Hoping to grab a piece of a business that combines two of the hottest Web sectors — travel and search — America Online has purchased a stake in a startup software company already backed by the founders of Expedia, Travelocity and Orbitz.
AOL made an undisclosed investment in Kayak Software as part of a multi-year marketing and technology agreement. AOL will eventually fold the Kayak travel search technology, which grabs prices and other information from several existing travel sites, into its own service that it will offer to members and non-members alike.
AOL said it was intent on making travel an important part of its content expansion, which increasingly includes general Web properties that all Internet users can access as well as content just for users of its world-leading Internet service.
“We are committed to providing the most comprehensive results possible as we expand the breadth of our travel offerings,” said David Lebow, executive vice president and general manager of AOL Media Networks. “Travel is a sizable and growing area and a primary category of focus for AOL Media Networks, especially as we build out our suite of travel products both on the AOL service and the Web.”
Kayak, whose backers include three of the largest travel sites, is still in beta testing, according to the Kayak.com Web site. The search engine scours some 60 Web travel sites for airline fares, hotel rates and other information and can search user reviews and other content.
Kayak spokesperson Dana Galin said Kayak launched in beta form in September and plans a consumer launch early in 2005. The AOL agreement calls for a co-branded site to be built. Kayak will also operate a stand-alone site.
Galin said Kayak’s engine currently searches 60 sites and has access to some 550 airlines and 85,000 hotels worldwide.
Best of Both Worlds
An AOL spokesman declined to put an estimated price tag on the deal and said no timeline has been released for when the site will be up and running. Kayak.com is currently operating in a public beta site and users must register before conducting searches.
Once completed, the new site will likely be positioned much in the same way as AOL’s shopping comparison site, In-store.com. That site, meant to compete with Yahoo shopping, Google’s Froogle and PriceGrabber.com, can be reached by all Web users.
AOL has made expanding its reach beyond its subscriber base a priority, hoping it can use the deep pool of content it has access to through parent company Time Warner to compete effectively with the likes of Yahoo and Microsoft’s MSN in the portal market.
For its part, Kayak brings a strong travel sector pedigree to the table. CEO Steve Hafner was founder of Orbitz and board Chairman Terry Jones helped form Travelocity. Kayak rivals include SideStep and Mobissimo as well as FareChase, which Yahoo owns.
The company makes money for each buyer it refers to a site and is reportedly developing a pay-for-placement advertisement model on some parts of its site.
Still Growing
The move comes as travel has been usurped from its position as the next-big-thing in the online sector by the search zeitgeist and after a slew of consolidation has dramatically reduced the number of big-time players in the online travel sector.

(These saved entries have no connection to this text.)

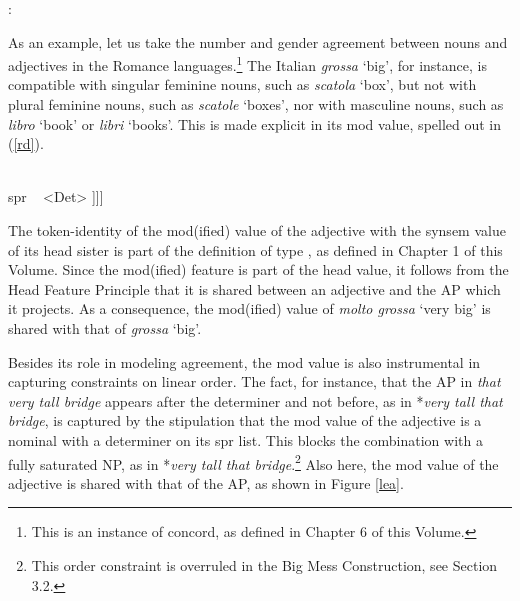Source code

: \documentclass[output=paper]{langsci/langscibook}
\begin{document}
\begin{exe} 
\ex   {}: \begin{avm} 
                          \end{avm} 
\end{exe} 

\noindent
As an example, let us take the number and gender agreement 
between nouns and adjectives in the Romance languages.\footnote{This is an 
instance of concord, as defined in 
Chapter 6 of this Volume.}  
The Italian \emph{grossa} `big', for instance, 
is compatible with singular feminine nouns, such as \emph{scatola} `box', 
but not with plural feminine nouns, such as \emph{scatole} `boxes', nor
with masculine nouns, such as \emph{libro} `book' or \emph{libri} `books'. 
This is made explicit in its {\sc mod} value, spelled out in (\ref{rd}). 

\begin{exe} 
\ex\label{rd}
\begin{avm}
[\type{category}                              \\
 head [\type{adjective}                         \\
       mod|loc|cat [head [\type{noun}          \\
                          number ~ \type{sing} \\
                          gender ~ \type{fem}] \\
                    spr ~ <Det> ]]]
\end{avm}
\end{exe}

\noindent
The token-identity of the {\sc mod(ified)} value of the adjective
with the {\sc synsem} value of its head sister is part of the 
definition of type , as defined in 
Chapter 1 of this Volume. 
Since the {\sc mod(ified)} feature is part of the {\sc head} value, it follows from the 
Head Feature Principle that it is shared between an adjective 
and the AP which it projects. As a consequence, the {\sc mod(ified)} value of 
\emph{molto grossa} `very big' is shared with that of \emph{grossa} `big'. 
 
Besides its role in modeling agreement, the {\sc mod} value is also instrumental 
in capturing constraints on linear order.  
The fact, for instance, that the AP in \emph{that very tall bridge} appears 
after the determiner and not before, as in *\emph{very tall that bridge},
is captured by the stipulation that the {\sc mod} value of the adjective 
is a nominal with a determiner on its {\sc spr} list. This blocks the 
combination with a fully saturated NP, as in 
*\emph{very tall that bridge}.\footnote{This order constraint is overruled in 
the Big Mess Construction, see Section 3.2.} Also here, the {\sc mod} value of 
the adjective is shared with that of the AP, as shown in Figure \ref{lea}. 
\end{document}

The most recent consolidation came when Cendant announced in September that it would pay more than US$1 billion to acquire Orbitz, the controversial travel site founded by several major airlines at the height of the dot-com era. Cendant already owns one of the fastest-growing travel sites, CheapTickets.com.
Travelocity is now owned by Sabre Holdings while Expedia is part of IAC Interactive. There are also scores of smaller, niche players in the travel space. Kayak’s proposition — to search many of them from a single location — is exactly the kind of thing that search promises to do for many sectors, Forrester Research analyst Charlene Li said.
Meanwhile, online search has continued to grow apace, and in some cases even faster, than e-commerce overall. Forrester Research predicts online travel sales will more than double in the next six years, from $52 billion this year to $119 billion in 2010.
“We’ve seen consumers become less brand-dependent and more search-dependent over time,” Li said. “This is one of the reasons that Google and Yahoo are so well-positioned not just in terms of advertiser dollars, but longer-term in where they fit with commerce online.”
Li noted that one of the most often-cited benefits of online shopping is the ability to comparison-shop, something that technology can make even easier for shoppers. “If a shopper can visit five sites herself or use a search engine to visit a couple dozen, it’s going to use the search route,” she added.